- _Assignment_
Return all entries verbatim; skip any pictures.

- _Input data_
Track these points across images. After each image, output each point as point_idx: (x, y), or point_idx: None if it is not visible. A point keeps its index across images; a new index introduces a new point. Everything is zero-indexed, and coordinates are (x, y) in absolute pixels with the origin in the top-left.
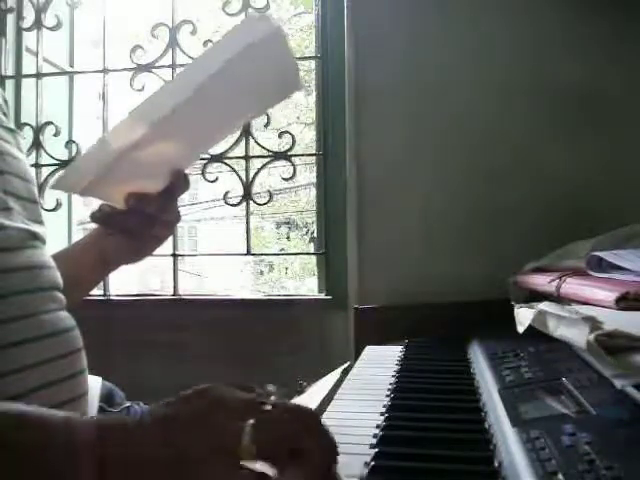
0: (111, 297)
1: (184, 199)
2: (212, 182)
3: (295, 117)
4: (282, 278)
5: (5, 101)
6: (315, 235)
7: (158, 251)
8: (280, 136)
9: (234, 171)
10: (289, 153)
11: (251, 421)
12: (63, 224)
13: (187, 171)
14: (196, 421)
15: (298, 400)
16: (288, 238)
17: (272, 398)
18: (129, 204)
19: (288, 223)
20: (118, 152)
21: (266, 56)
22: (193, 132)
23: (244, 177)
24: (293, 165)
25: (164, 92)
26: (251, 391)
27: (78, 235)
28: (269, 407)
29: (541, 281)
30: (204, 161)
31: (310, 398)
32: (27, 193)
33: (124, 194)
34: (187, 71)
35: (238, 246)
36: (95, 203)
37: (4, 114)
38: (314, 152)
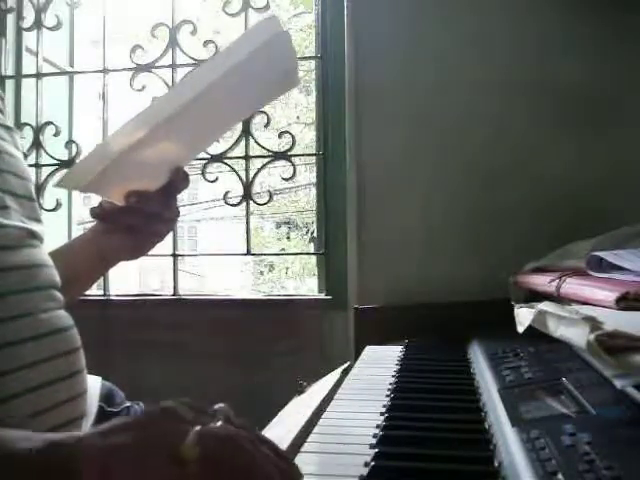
0: (111, 297)
1: (184, 199)
2: (212, 182)
3: (295, 117)
4: (282, 278)
5: (2, 98)
6: (315, 235)
7: (158, 251)
8: (280, 136)
9: (234, 171)
10: (289, 153)
11: (198, 427)
12: (63, 224)
13: (187, 169)
14: (147, 423)
15: (298, 400)
16: (288, 238)
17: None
18: (129, 201)
19: (288, 223)
20: (119, 152)
21: (271, 57)
22: (194, 132)
23: (244, 177)
24: (293, 165)
25: (167, 97)
26: (202, 409)
27: (77, 235)
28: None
29: (541, 281)
30: (204, 161)
31: (310, 398)
32: (24, 191)
33: (124, 191)
34: (193, 76)
35: (238, 246)
36: (95, 200)
37: (1, 111)
38: (314, 152)
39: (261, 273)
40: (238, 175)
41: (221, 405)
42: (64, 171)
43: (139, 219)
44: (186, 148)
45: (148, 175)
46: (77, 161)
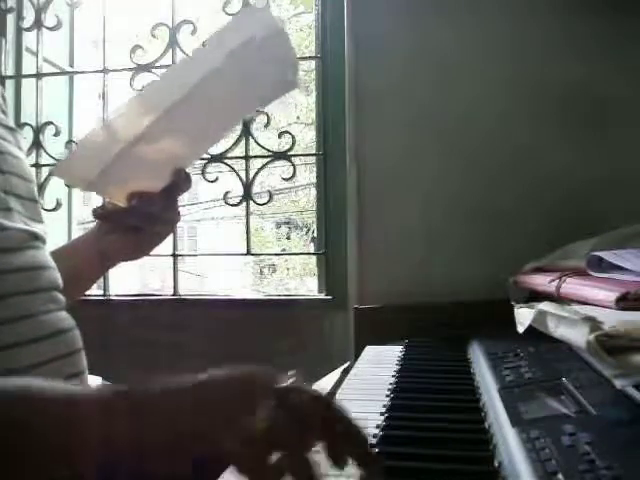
0: (111, 297)
1: (184, 199)
2: (212, 182)
3: (295, 117)
4: (283, 279)
5: (4, 99)
6: (315, 235)
7: (158, 251)
8: (280, 136)
9: (234, 171)
10: (289, 153)
11: (273, 402)
12: (63, 224)
13: (188, 170)
14: (224, 386)
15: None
16: (288, 238)
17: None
18: (131, 202)
19: (288, 223)
20: (123, 143)
21: (269, 53)
22: (195, 130)
23: (244, 177)
24: (293, 165)
25: (166, 82)
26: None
27: (78, 235)
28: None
29: (541, 281)
30: (204, 161)
31: None
32: (27, 192)
33: (127, 192)
34: (191, 61)
35: (238, 246)
36: (95, 200)
37: (3, 112)
38: (314, 152)
39: (261, 273)
40: (238, 175)
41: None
42: (63, 160)
43: (140, 220)
44: (187, 148)
45: (150, 176)
46: (77, 148)
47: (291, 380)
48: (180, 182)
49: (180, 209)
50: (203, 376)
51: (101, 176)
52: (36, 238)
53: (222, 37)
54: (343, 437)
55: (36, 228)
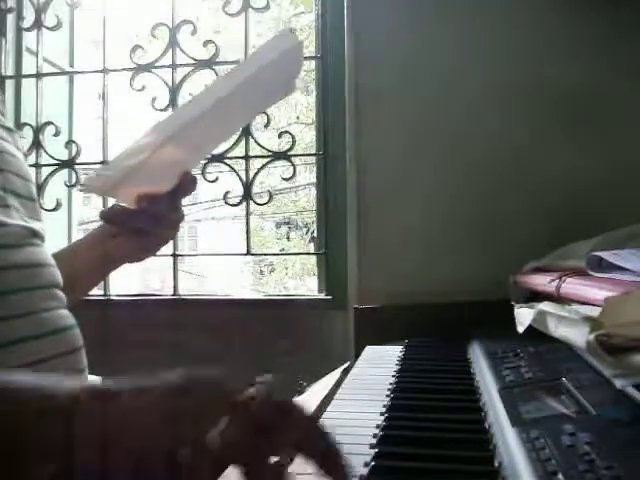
0: (111, 297)
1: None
2: (212, 182)
3: (295, 117)
4: (283, 278)
5: (3, 101)
6: (315, 235)
7: (158, 251)
8: (280, 136)
9: (234, 171)
10: (289, 153)
11: (233, 414)
12: (63, 224)
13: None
14: (183, 393)
15: (298, 400)
16: (288, 238)
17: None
18: (141, 204)
19: (288, 223)
20: (141, 160)
21: (283, 67)
22: (207, 137)
23: (244, 177)
24: (293, 165)
25: (188, 105)
26: (241, 388)
27: (78, 235)
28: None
29: (541, 281)
30: (204, 161)
31: (310, 398)
32: (26, 191)
33: (136, 194)
34: (212, 87)
35: (238, 246)
36: (96, 201)
37: (1, 113)
38: (314, 152)
39: (261, 273)
40: (238, 175)
41: (264, 380)
42: (91, 176)
43: (148, 222)
44: (197, 152)
45: (161, 179)
46: (105, 166)
47: (258, 385)
48: (187, 184)
49: (184, 210)
50: (173, 379)
51: (120, 182)
52: (35, 235)
53: (248, 62)
54: (312, 445)
55: (35, 226)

- _Reply_
Track these points across images. After each image, output each point as point_idx: (x, y), or point_idx: None if it is not visible. A point keeps its index across images; a new index introduces a new point. Everything is zero-indexed, and coordinates are (x, y) in absolute pixels with the origin in the top-left.
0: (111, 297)
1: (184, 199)
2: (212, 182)
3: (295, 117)
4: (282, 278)
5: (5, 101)
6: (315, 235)
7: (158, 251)
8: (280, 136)
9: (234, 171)
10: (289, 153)
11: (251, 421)
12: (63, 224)
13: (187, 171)
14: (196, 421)
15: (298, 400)
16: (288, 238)
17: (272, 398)
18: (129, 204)
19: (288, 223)
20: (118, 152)
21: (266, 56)
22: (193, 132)
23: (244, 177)
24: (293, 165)
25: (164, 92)
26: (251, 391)
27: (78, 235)
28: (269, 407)
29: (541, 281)
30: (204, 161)
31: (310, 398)
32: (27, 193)
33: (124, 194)
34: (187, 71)
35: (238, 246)
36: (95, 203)
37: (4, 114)
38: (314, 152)
0: (111, 297)
1: (184, 199)
2: (212, 182)
3: (295, 117)
4: (282, 278)
5: (2, 98)
6: (315, 235)
7: (158, 251)
8: (280, 136)
9: (234, 171)
10: (289, 153)
11: (198, 427)
12: (63, 224)
13: (187, 169)
14: (147, 423)
15: (298, 400)
16: (288, 238)
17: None
18: (129, 201)
19: (288, 223)
20: (119, 152)
21: (271, 57)
22: (194, 132)
23: (244, 177)
24: (293, 165)
25: (167, 97)
26: (202, 409)
27: (77, 235)
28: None
29: (541, 281)
30: (204, 161)
31: (310, 398)
32: (24, 191)
33: (124, 191)
34: (193, 76)
35: (238, 246)
36: (95, 200)
37: (1, 111)
38: (314, 152)
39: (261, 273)
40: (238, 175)
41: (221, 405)
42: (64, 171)
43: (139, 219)
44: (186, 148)
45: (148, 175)
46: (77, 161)
0: (111, 297)
1: (184, 199)
2: (212, 182)
3: (295, 117)
4: (283, 279)
5: (4, 99)
6: (315, 235)
7: (158, 251)
8: (280, 136)
9: (234, 171)
10: (289, 153)
11: (273, 402)
12: (63, 224)
13: (188, 170)
14: (224, 386)
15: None
16: (288, 238)
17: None
18: (131, 202)
19: (288, 223)
20: (123, 143)
21: (269, 53)
22: (195, 130)
23: (244, 177)
24: (293, 165)
25: (166, 82)
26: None
27: (78, 235)
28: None
29: (541, 281)
30: (204, 161)
31: None
32: (27, 192)
33: (127, 192)
34: (191, 61)
35: (238, 246)
36: (95, 200)
37: (3, 112)
38: (314, 152)
39: (261, 273)
40: (238, 175)
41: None
42: (63, 160)
43: (140, 220)
44: (187, 148)
45: (150, 176)
46: (77, 148)
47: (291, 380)
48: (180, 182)
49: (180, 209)
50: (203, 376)
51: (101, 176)
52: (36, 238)
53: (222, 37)
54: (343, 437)
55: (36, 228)
0: (111, 297)
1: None
2: (212, 182)
3: (295, 117)
4: (283, 278)
5: (3, 101)
6: (315, 235)
7: (158, 251)
8: (280, 136)
9: (234, 171)
10: (289, 153)
11: (233, 414)
12: (63, 224)
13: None
14: (183, 393)
15: (298, 400)
16: (288, 238)
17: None
18: (141, 204)
19: (288, 223)
20: (141, 160)
21: (283, 67)
22: (207, 137)
23: (244, 177)
24: (293, 165)
25: (188, 105)
26: (241, 388)
27: (78, 235)
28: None
29: (541, 281)
30: (204, 161)
31: (310, 398)
32: (26, 191)
33: (136, 194)
34: (212, 87)
35: (238, 246)
36: (96, 201)
37: (1, 113)
38: (314, 152)
39: (261, 273)
40: (238, 175)
41: (264, 380)
42: (91, 176)
43: (148, 222)
44: (197, 152)
45: (161, 179)
46: (105, 166)
47: (258, 385)
48: (187, 184)
49: (184, 210)
50: (173, 379)
51: (120, 182)
52: (35, 235)
53: (248, 62)
54: (312, 445)
55: (35, 226)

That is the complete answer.